For now, residents will see little change in their collection, though Ostler hopes that they’ll have higher “customer satisfaction”. BWC is working on a number of potential changes that it will take to the council next year to decide upon to see an increase in recycling and revenue. “It will probably contain 10 options or so for the council to consider. One of those will definitely involve reducing the frequency of residual collections – whether that be monthly or three-weekly”, explains Ostler.

“The three main issues are: 1. How acceptable/ convenient is it to the residents? 2. How much is it going to cost? 3. What is it going to do for our recycling performance? It is up to the council to decide its balance between cost and acceptability.”

Ostler definitely believes there’s appetite for a reduced residual collection service in the city, but recognises ‘one size doesn’t fit all’: “If you reduce collection frequency or residual bin size, you are likely to encourage more materials into recycling, that’s fairly well documented.

“However, we recognise what will work for one area of the city, might not work for another. We’ve got about 60,000 properties that are not a wheeled bin collection because of the type of housing stock. I think slightly different collection services for different parts might work, though you have to be careful not to dilute cost benefits.”

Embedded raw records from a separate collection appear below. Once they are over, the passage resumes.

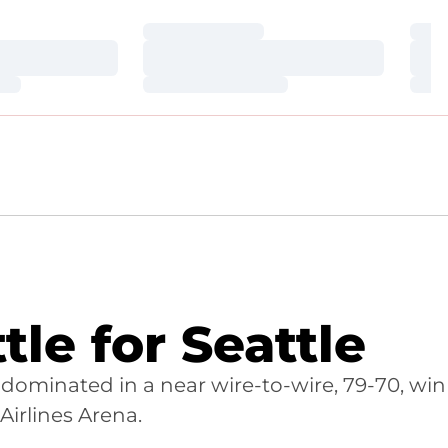
Loading…
Loa
Loading…
Loa
Loading…
Loa
le for Seattle
dominated in a near wire-to-wire, 79-70, win
irlines Arena.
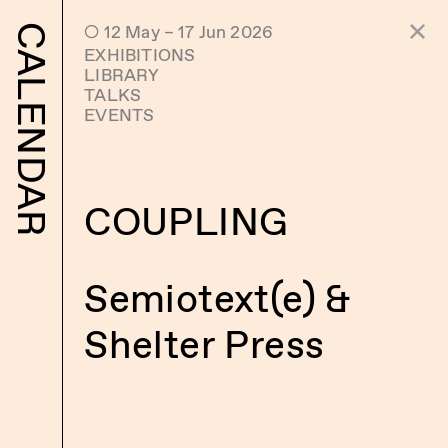
 12 May – 17 Jun 2026
CALENDAR
EXHIBITIONS
LIBRARY
TALKS
EVENTS
COUPLING
Semiotext(e) &
Shelter Press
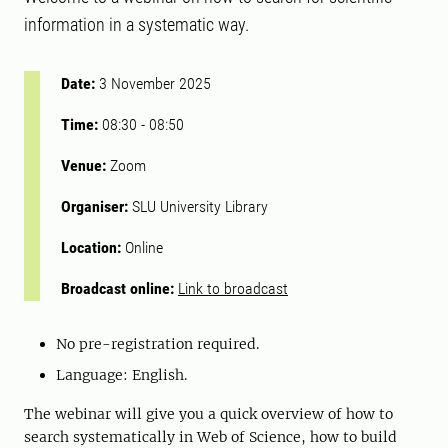
information in a systematic way.
Date:
3 November 2025
Time:
08:30
-
08:50
Venue:
Zoom
Organiser:
SLU University Library
Location:
Online
Broadcast online:
Link to broadcast
No pre-registration required.
Language: English.
The webinar will give you a quick overview of how to
search systematically in Web of Science, how to build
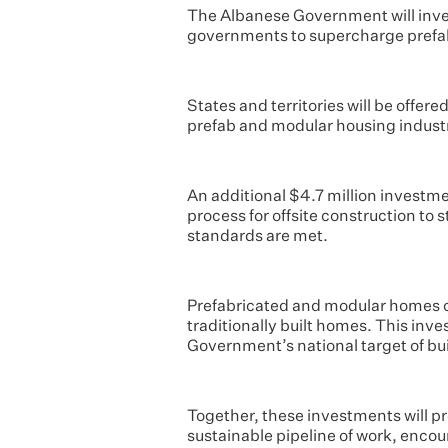
The Albanese Government will inves
governments to supercharge prefa
States and territories will be offer
prefab and modular housing indust
An additional $4.7 million investme
process for offsite construction to
standards are met.
Prefabricated and modular homes ca
traditionally built homes. This in
Government’s national target of buil
Together, these investments will pr
sustainable pipeline of work, enco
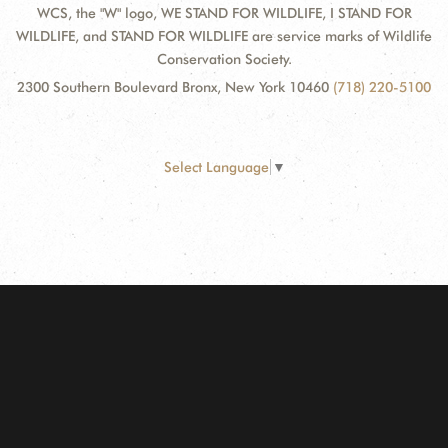
WCS, the "W" logo, WE STAND FOR WILDLIFE, I STAND FOR
WILDLIFE, and STAND FOR WILDLIFE are service marks of Wildlife
Conservation Society.
2300 Southern Boulevard Bronx, New York 10460
(718) 220-5100
Select Language
▼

The company needs to update its collection vehicles in 2018, so the system could dramatically change, if the council sees benefit in doing so, Ostler adds. “Our current source-separated collection produces good- quality material. It is expensive to collect, but you get better revenue downstream from it. However, we get

a lot of messages from people that [source separated] collection and storage has very negative impact on littering the city... But if we went co-mingled, we haven’t got a MRF, so we’d be relying on a third party and a big injection of investment for new, wheeled- bin containers.”

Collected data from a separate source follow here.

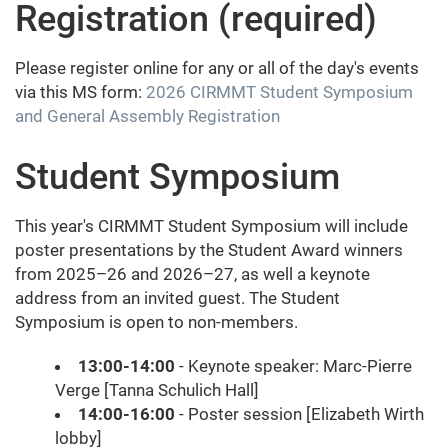
Registration (required)
Please register online for any or all of the day's events
via this MS form:
2026 CIRMMT Student Symposium
and General Assembly Registration
Student Symposium
This year's CIRMMT Student Symposium will include
poster presentations by the Student Award winners
from 2025–26 and 2026–27, as well a keynote
address from an invited guest. The Student
Symposium is open to non-members.
13:00-14:00
- Keynote speaker: Marc-Pierre
Verge [Tanna Schulich Hall]
14:00-16:00
- Poster session [Elizabeth Wirth
lobby]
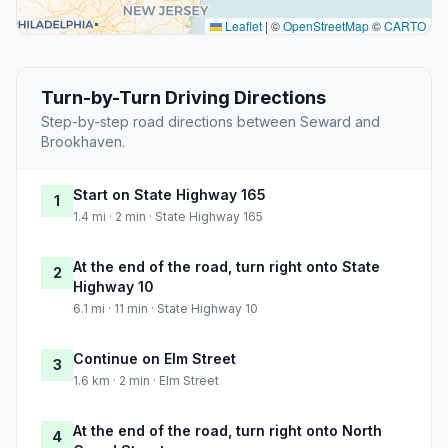
Leaflet
|
©
OpenStreetMap
©
CARTO
Turn-by-Turn Driving Directions
Step-by-step road directions between Seward and
Brookhaven.
Start on State Highway 165
1
1.4 mi · 2 min · State Highway 165
At the end of the road, turn right onto State
2
Highway 10
6.1 mi · 11 min · State Highway 10
Continue on Elm Street
3
1.6 km · 2 min · Elm Street
At the end of the road, turn right onto North
4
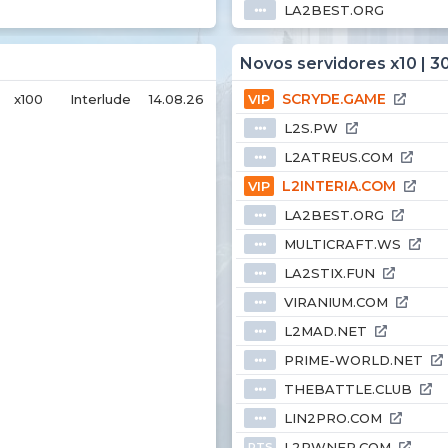
LA2BEST.ORG
⦁⦁⦁
Novos servidores x10 | 3
SCRYDE.GAME
x100
Interlude
14.08.26
VIP
L2S.PW
⦁⦁⦁
L2ATREUS.COM
⦁⦁⦁
L2INTERIA.COM
VIP
LA2BEST.ORG
⦁⦁⦁
MULTICRAFT.WS
⦁⦁⦁
LA2STIX.FUN
⦁⦁⦁
VIRANIUM.COM
⦁⦁⦁
L2MAD.NET
⦁⦁⦁
PRIME-WORLD.NET
⦁⦁⦁
THEBATTLE.CLUB
⦁⦁⦁
LIN2PRO.COM
⦁⦁⦁
L2PWNER.COM
PTS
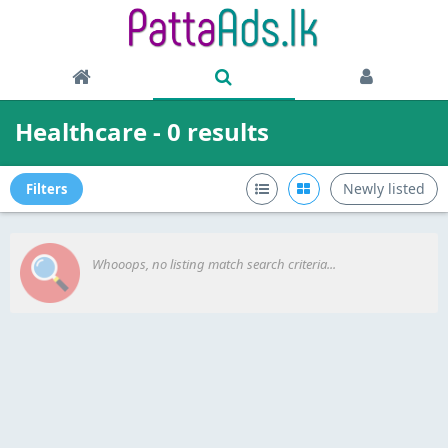
Healthcare - 0 results
Newly listed
Filters
Whooops, no listing match search criteria...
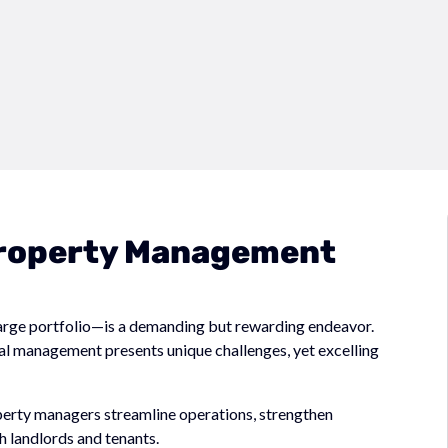
 Property Management
large portfolio—is a demanding but rewarding endeavor.
ial management presents unique challenges, yet excelling
operty managers streamline operations, strengthen
h landlords and tenants.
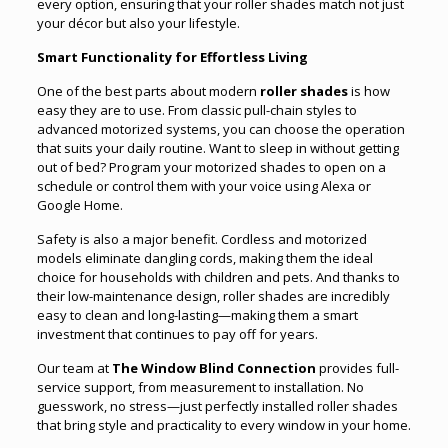
every option, ensuring that your roller shades match not just
your décor but also your lifestyle.
Smart Functionality for Effortless Living
One of the best parts about modern
roller shades
is how
easy they are to use. From classic pull-chain styles to
advanced motorized systems, you can choose the operation
that suits your daily routine. Want to sleep in without getting
out of bed? Program your motorized shades to open on a
schedule or control them with your voice using Alexa or
Google Home.
Safety is also a major benefit. Cordless and motorized
models eliminate dangling cords, making them the ideal
choice for households with children and pets. And thanks to
their low-maintenance design, roller shades are incredibly
easy to clean and long-lasting—making them a smart
investment that continues to pay off for years.
Our team at
The Window Blind Connection
provides full-
service support, from measurement to installation. No
guesswork, no stress—just perfectly installed roller shades
that bring style and practicality to every window in your home.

Meanwhile, with four new community engagement officers, specialising in talking to students, schools and businesses, BWC is hoping that these individuals will go into and rally communities to engage with recycling.

This article was taken from Issue 86

The company is also currently running the mayor’s Clean Street campaign, a ‘behaviour nudge’ request for people to take responsibility for their waste, as well as a specific campaign in the Stapleton Road area of the city to address fly-tipping of small and bulky waste and abuse of commercial waste containers. “We’re trying to say to communities: ‘You must be fed up with this – so are we, so let’s try and do something about it.’ That might come back on us to do more, put more bins out or sweep streets more frequently... The bulky waste collections, however, and to charge or not, is the council’s policy, but BWC believes they might have some influence to better understand whether there’s a correlation between charging for bulky waste and fly-tipping and what we do at the household waste recycling centres.”

At the moment, a wide variety of collectors pick up the city’s commercial waste, but BWC is starting a commercial waste arm from next April. “The reason we want to do commercial waste is that hopefully we can make a surplus we can bring back into the council’s funds, and it might allow us to make an offer to smaller businesses in Bristol that aren’t well served by other contractors. It will also allow us to have more control over the street scene generally. There’s always a temptation to just keep on clearing it up, but that doesn’t encourage the right behaviour. But, if we want people to recycle more and have more pride in their area, we need to do that from a position of strength and bite the bullet and make it clean.”